# Batman Evolution



## MA-Caver (Aug 6, 2010)

Interesting photos of Batman portrayed in film/tv over the years... also how the Logo has changed as well... 

http://redux.com/stream/item/1462617/Batman-Evolution


----------



## Andy Moynihan (Aug 6, 2010)

As I understood it the yellow circle was added, plus more stylized bat shapes later,because they told DC they couldn't copyright just "the image of a bat".


----------



## Omar B (Aug 6, 2010)

All those suits and yet they still can't get it right.  Because a gray bodysuit is so impossible to do on film right.

Jim Lee!


----------



## MBuzzy (Aug 7, 2010)

Seems like too many.....


----------



## Cryozombie (Aug 7, 2010)

Omar B said:


> All those suits and yet they still can't get it right.  Because a gray bodysuit is so impossible to do on film right.
> 
> Jim Lee!



Actually, the "Bat in the Sun" guy who does those Batman Fanfilms does a good job with that, as does Sandy Collora, the guy that did the Batman Dead End video and a few others, IMO.


----------



## Omar B (Aug 7, 2010)

Yeah, but those look cheap.

Alex Ross!


----------



## stickarts (Aug 8, 2010)

Very cool! Thanks for sharing.


----------



## Omar B (Aug 8, 2010)

Ross is my all time favorite comic artist.  His Superman is by far the most beautiful version of the character ever put on canvas.  Especially the Kingdom Come Superman.


----------



## Mark Jordan (Aug 8, 2010)

Yea,  I remember these looks and this brings to mind too some onomatopoeia words like boom, ka blam, ka-boom, kow, pow.  Just realized now that the previous batmen were short especially the one with a yellow background.


----------



## Aikikitty (Aug 9, 2010)

Andy Moynihan said:


> As I understood it the yellow circle was added, plus more stylized bat shapes later,because they told DC they couldn't copyright just "the image of a bat".

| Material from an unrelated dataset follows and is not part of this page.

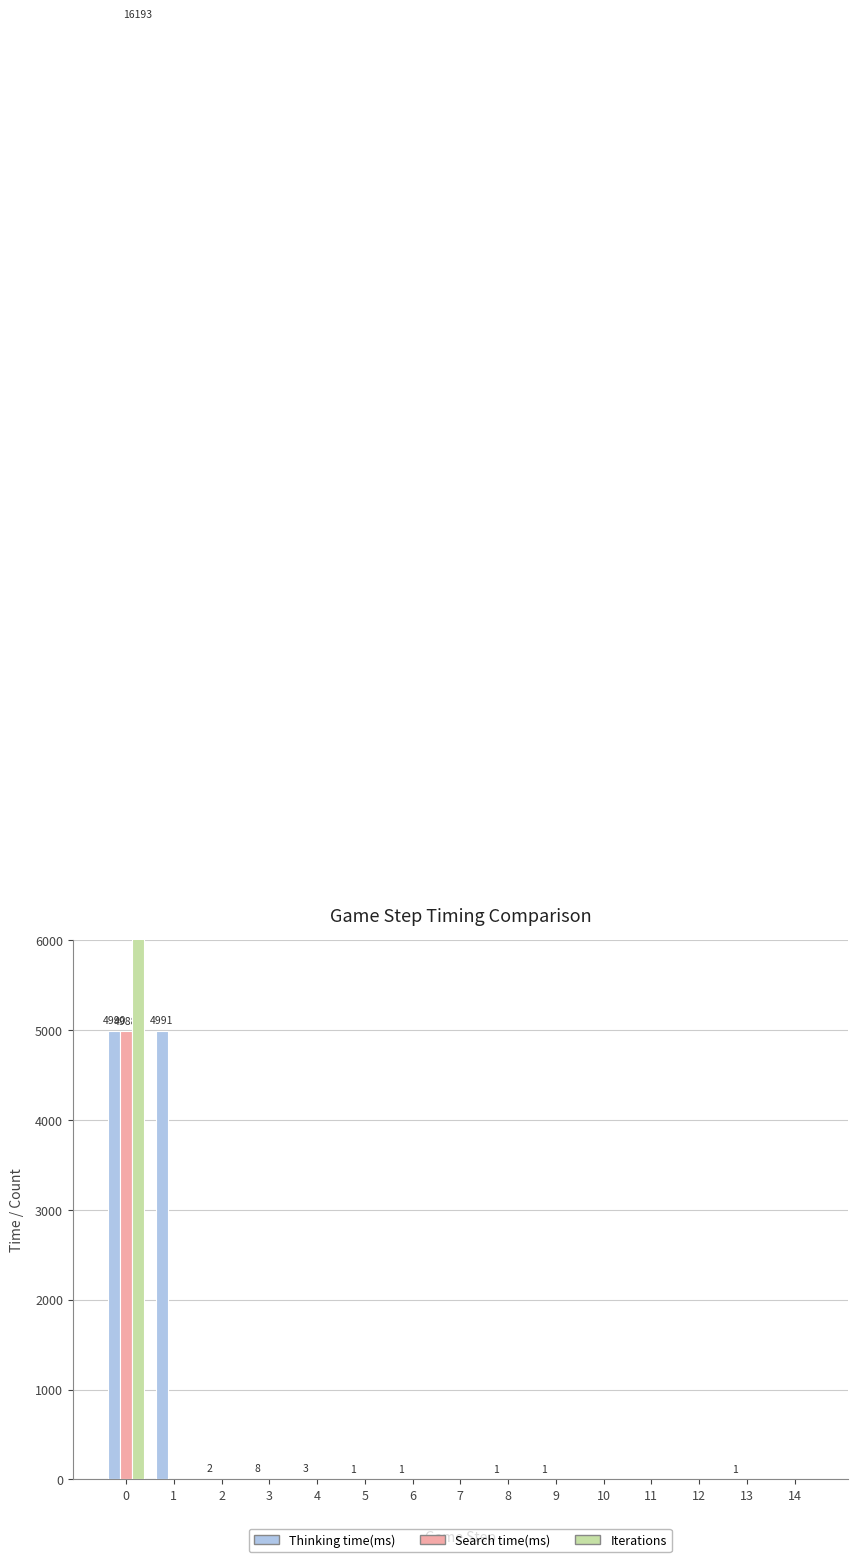

What are all the series names shown in the legend?

Thinking time(ms), Search time(ms), Iterations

I thought the yellow circle was originally added so the printers could tell if the color ink was printing correctly...for the darker colored panels.

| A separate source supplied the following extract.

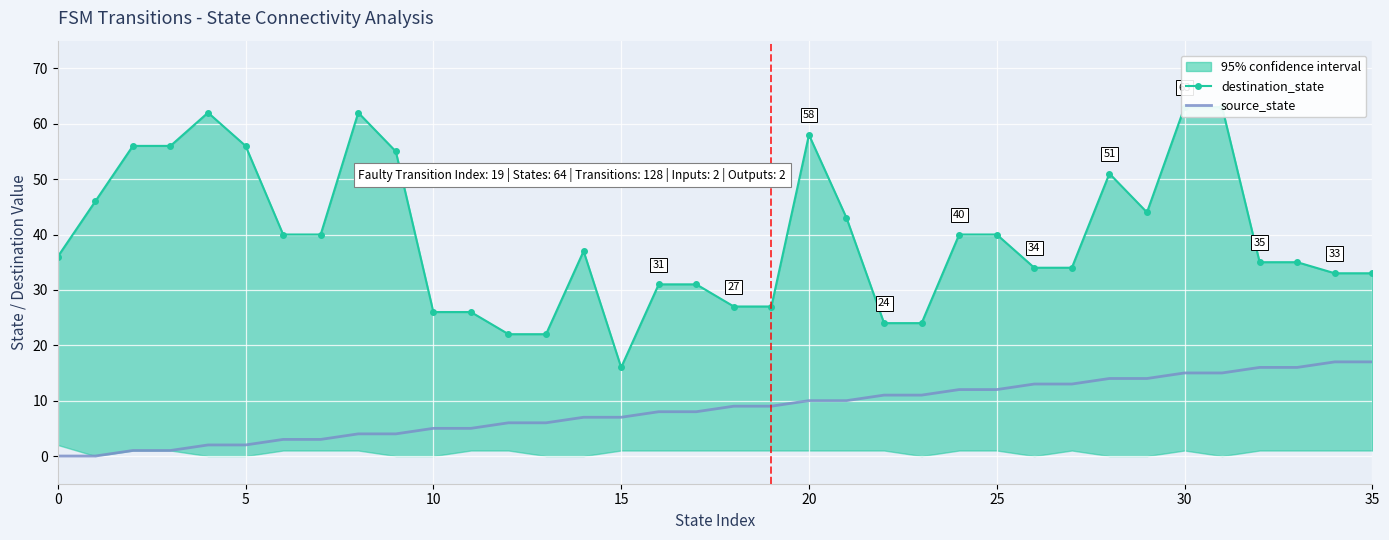

True or false: destination_state has a value of 34 at 27.

True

I actually met Adam West twice some years back at a comic book show.  That was before he became mayor of Quahog. lol


----------



## Gaius Julius Caesar (Aug 9, 2010)

You might notice that dark blue and grey is used in place of black in many comics (most when I was a kid) as it is hard to make a charachter have a black suit and still get detail. (Darth vader, Snake Eyes, Destro, the Punisher, ect.)

 So who is to say Batman is not suppossed to have a black cape and a black uniform? Black would be more like a bat, he's not BlueJay-Man.

Bat-Man is the coolist thing DC ever put out, Dark Horse and marvel all the way.


----------



## Omar B (Aug 9, 2010)

It was an issue with the old newspaper style 4 color printing.  You could not get black with lines in it (like his black cape with the scallops) so they used blue.  Just like people still think the X-men wear blue for some reason because printing technology prior to the 80's could not do tone on tone black.


----------